__TASK STATEMENT__. Where the string "Collection" shows up in a line of the records, copy that line.

Transcribed page contents:
********************

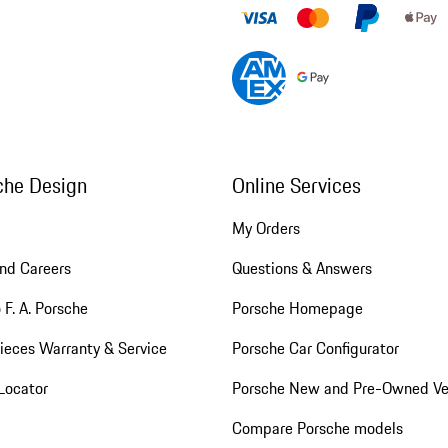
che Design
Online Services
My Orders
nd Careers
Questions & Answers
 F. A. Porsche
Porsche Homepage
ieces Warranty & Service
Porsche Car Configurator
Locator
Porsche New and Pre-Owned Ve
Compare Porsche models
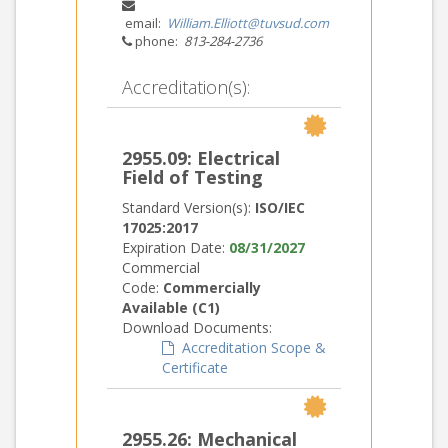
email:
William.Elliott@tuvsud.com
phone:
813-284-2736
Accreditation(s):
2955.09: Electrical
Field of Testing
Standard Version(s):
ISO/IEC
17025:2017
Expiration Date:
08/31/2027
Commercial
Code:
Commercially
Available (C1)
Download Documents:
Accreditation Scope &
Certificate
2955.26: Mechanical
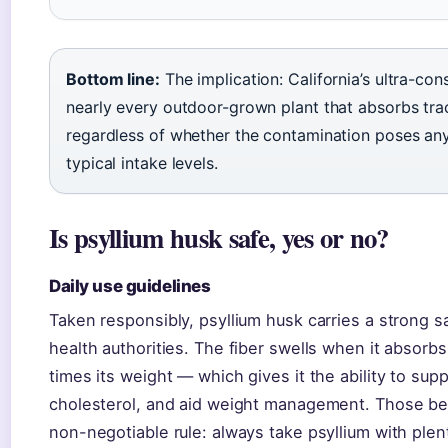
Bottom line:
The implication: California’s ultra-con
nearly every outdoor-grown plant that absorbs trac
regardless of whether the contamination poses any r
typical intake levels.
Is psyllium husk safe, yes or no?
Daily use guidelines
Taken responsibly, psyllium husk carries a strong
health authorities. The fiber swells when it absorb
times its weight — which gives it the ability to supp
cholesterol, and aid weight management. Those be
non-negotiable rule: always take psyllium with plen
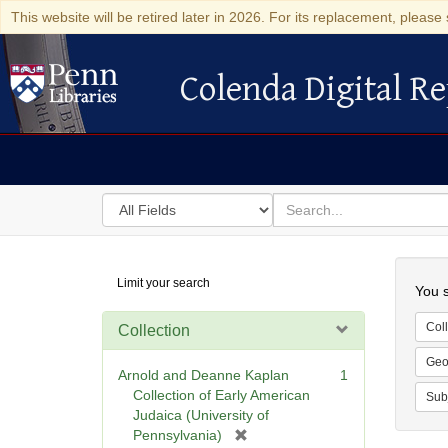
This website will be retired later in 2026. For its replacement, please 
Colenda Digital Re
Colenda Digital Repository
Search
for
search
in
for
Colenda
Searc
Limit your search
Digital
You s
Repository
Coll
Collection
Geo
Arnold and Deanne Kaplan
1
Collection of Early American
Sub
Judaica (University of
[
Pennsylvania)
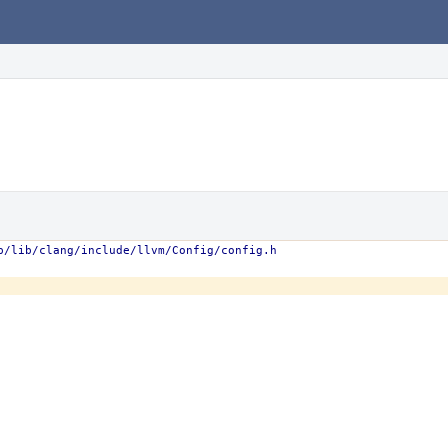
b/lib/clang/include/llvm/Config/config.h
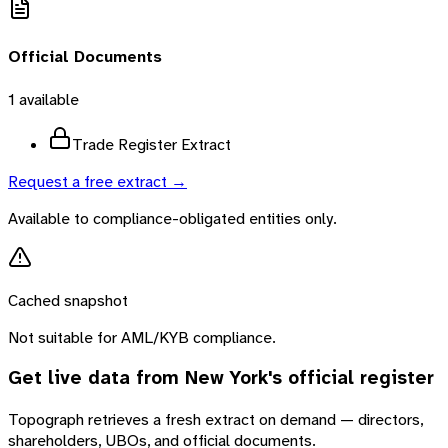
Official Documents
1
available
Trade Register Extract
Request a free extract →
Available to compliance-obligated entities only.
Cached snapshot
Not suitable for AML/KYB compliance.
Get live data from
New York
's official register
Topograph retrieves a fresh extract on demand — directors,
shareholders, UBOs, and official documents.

********************

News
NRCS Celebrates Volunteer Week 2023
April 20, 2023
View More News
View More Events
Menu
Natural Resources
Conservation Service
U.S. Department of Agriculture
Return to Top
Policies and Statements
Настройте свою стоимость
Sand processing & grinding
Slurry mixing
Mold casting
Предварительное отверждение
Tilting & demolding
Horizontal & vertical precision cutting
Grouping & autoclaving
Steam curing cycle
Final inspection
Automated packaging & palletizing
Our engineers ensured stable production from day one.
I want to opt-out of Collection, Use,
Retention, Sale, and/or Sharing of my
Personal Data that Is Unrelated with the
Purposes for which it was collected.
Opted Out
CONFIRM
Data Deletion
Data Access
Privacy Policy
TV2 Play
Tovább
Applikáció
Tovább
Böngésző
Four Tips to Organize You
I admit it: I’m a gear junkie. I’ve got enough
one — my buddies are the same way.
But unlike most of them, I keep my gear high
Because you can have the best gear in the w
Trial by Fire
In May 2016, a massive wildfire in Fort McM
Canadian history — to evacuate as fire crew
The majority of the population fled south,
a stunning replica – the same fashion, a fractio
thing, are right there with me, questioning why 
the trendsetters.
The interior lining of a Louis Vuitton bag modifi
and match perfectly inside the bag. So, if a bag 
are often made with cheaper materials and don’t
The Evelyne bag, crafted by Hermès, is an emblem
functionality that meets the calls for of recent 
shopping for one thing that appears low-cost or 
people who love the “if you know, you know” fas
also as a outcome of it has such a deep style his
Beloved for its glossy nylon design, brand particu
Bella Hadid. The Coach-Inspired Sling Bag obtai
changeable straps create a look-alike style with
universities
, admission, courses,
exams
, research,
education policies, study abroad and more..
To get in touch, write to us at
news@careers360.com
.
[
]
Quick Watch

********************

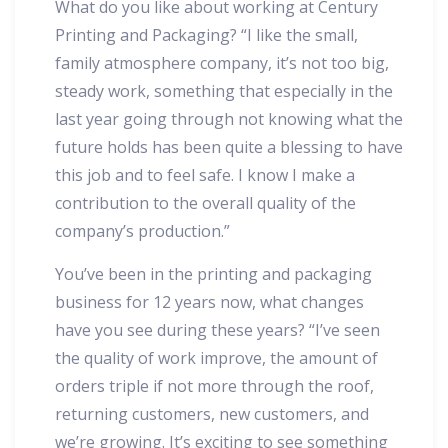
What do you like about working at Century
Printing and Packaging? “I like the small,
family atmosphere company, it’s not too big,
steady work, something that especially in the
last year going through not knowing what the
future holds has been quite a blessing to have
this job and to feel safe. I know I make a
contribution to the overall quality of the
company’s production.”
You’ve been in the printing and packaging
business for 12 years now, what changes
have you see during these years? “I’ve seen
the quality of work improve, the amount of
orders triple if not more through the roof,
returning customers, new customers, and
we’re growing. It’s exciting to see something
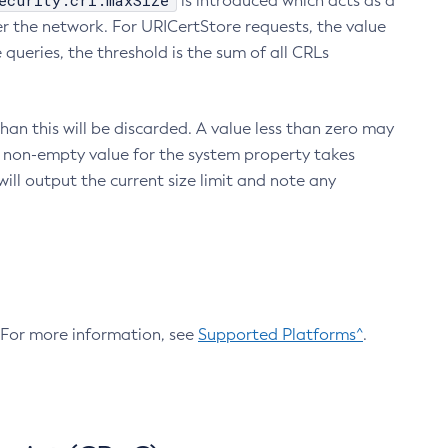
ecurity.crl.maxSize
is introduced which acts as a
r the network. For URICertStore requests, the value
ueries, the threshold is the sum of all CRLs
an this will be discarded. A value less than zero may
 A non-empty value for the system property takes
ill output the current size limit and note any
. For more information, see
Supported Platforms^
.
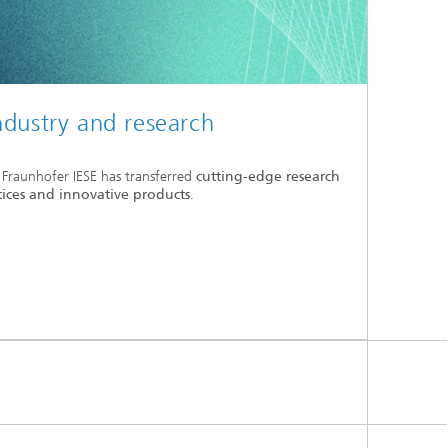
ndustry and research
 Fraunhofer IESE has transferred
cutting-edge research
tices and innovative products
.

********************

__RESULT BELOW__.
Collection
Collection of Early American
I want to opt-out of Collection, Use,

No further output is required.